Portée et limites des sanctions russes avant la rencontre du 15 août
Les efforts diplomatiques se multiplient pour tenter de mettre fin à la guerre en Ukraine, alors que la rencontre très attendue entre Donald Trump et Vladimir Poutine doit avoir lieu ce vendredi 15 août en Alaska. Interrogée par Le Figaro, Elina Ribakova—chercheuse associée à l’Institut Bruegel, vice‑présidente pour la politique étrangère à la Kyiv School of Economics et chercheuse associée au Peterson Institute for International Economics—met en garde contre une vision trop simpliste du pouvoir des mesures coercitives occidentales.
Selon elle, les sanctions ont une portée tangible : elles ont «fragilisé l’économie russe», mais leur efficacité dépend fortement de leur mise en œuvre et de leur renforcement continu. Ribakova souligne que l’on ne doit pas surestimer la capacité des mesures économiques à résoudre un conflit par leur seule existence.
«Beaucoup de personnes pensent que les sanctions peuvent mettre fin à un conflit en un claquement de doigts, mais ce n’est pas comme cela que ça fonctionne»
Dans l’entretien, elle rappelle également une observation historique : «L’histoire montre que les sanctions, même massives, n’ont jamais suffi à mettre fin à une guerre», formulée pour souligner les limites intrinsèques de ces instruments quand ils ne sont pas combinés à d’autres leviers diplomatiques et politiques.
Sur le plan concret, Ribakova note que les sanctions occidentales adoptées depuis 2022 ont été très larges, «couvrant trois domaines majeurs : le secteur financier, l’énergie et les exportations…» Cette description met en relief la dimension multisectorielle des mesures, même si l’entretien publié est partiellement réservé aux abonnés et ne détaille pas l’ensemble des mesures et mécanismes.

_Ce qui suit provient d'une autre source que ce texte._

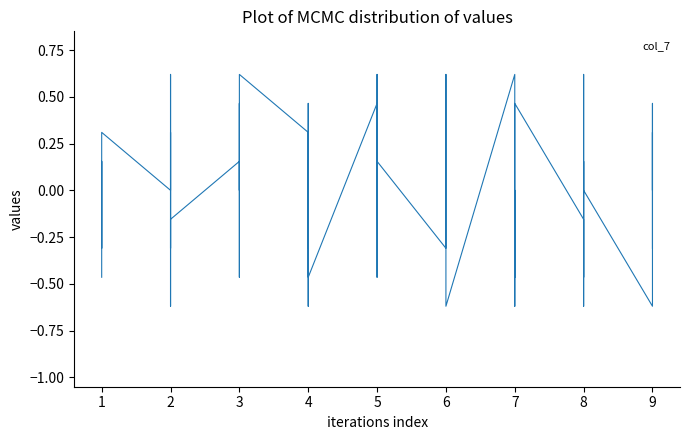

Which has a higher value, 8 or 5?

5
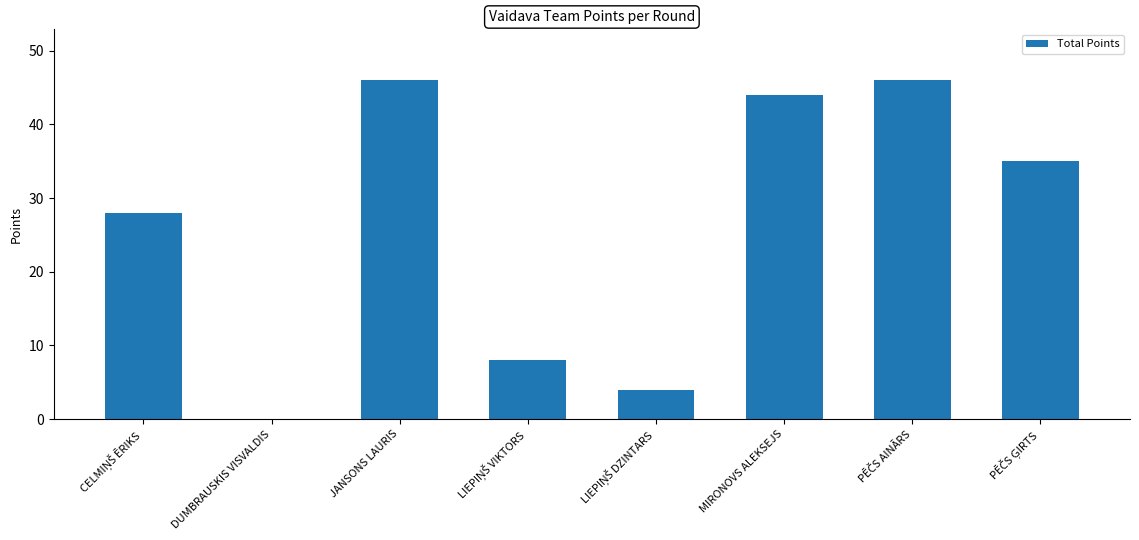

What is the sum of all values?

211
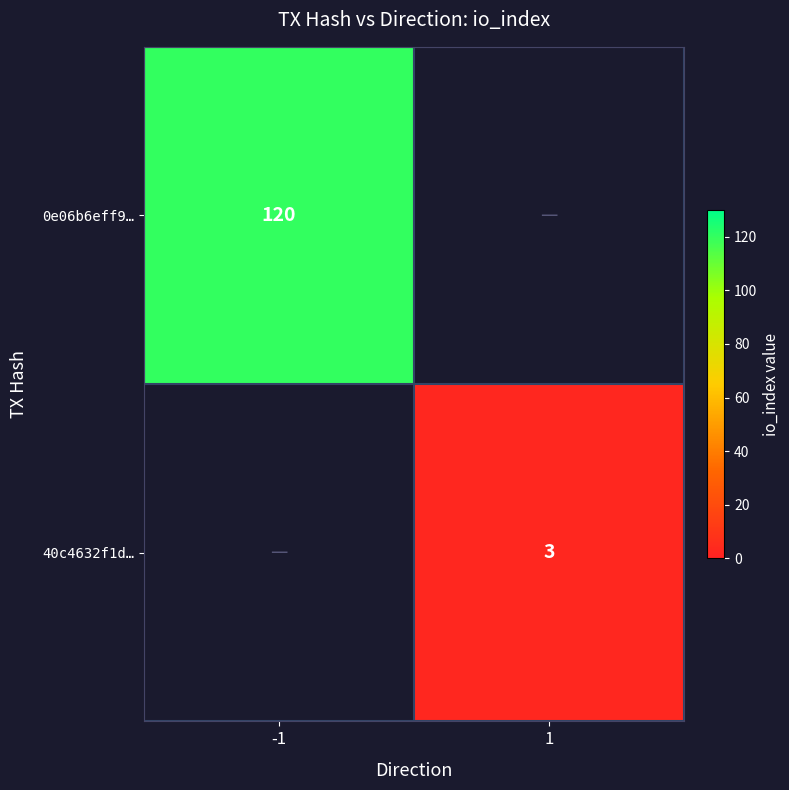

The 40c4632f1d… series shows 1 at 1. True or false?

False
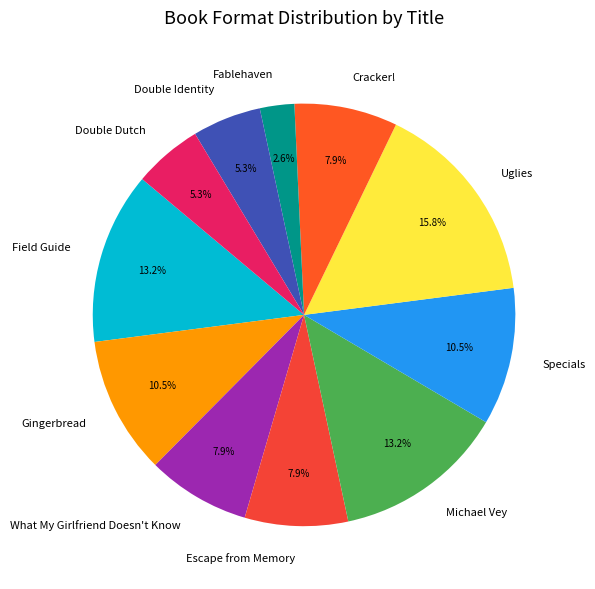

To the nearest percent, what is the average slice percentage?

9%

Analyse synthétique des éléments évoqués
- Impact macroéconomique : la chercheuse estime que les sanctions ont dégradé certains indicateurs économiques russes, d’où sa formulation «fragilisé l’économie russe».
- Conditions d’efficacité : Ribakova insiste sur la nécessité d’une application rigoureuse et d’un renforcement constant des mesures pour en accroître l’effet.
- Limitation historique : la référence à l’histoire des sanctions sert à rappeler que ces instruments, isolément, n’ont pas l’habitude de mettre fin à des conflits armés.
La rencontre entre Donald Trump et Vladimir Poutine, à laquelle la communauté internationale prête une attention soutenue, intervient donc dans un contexte où les sanctions russes constituent un enjeu central des discussions. Ribakova analyse l’effet de ces mesures à ce stade et évoque, dans l’entretien, les leviers permettant de renforcer leur efficacité, sans toutefois détailler de nouvelles propositions publiques dans la portion accessible de l’article.
En l’état, son message reste clair et circonspect : les sanctions peuvent peser sur une économie ciblée, mais leur influence sur l’issue d’un conflit dépend d’un ensemble plus vaste d’actions politiques et diplomatiques, ainsi que d’une mise en œuvre constante et coordonnée entre partenaires.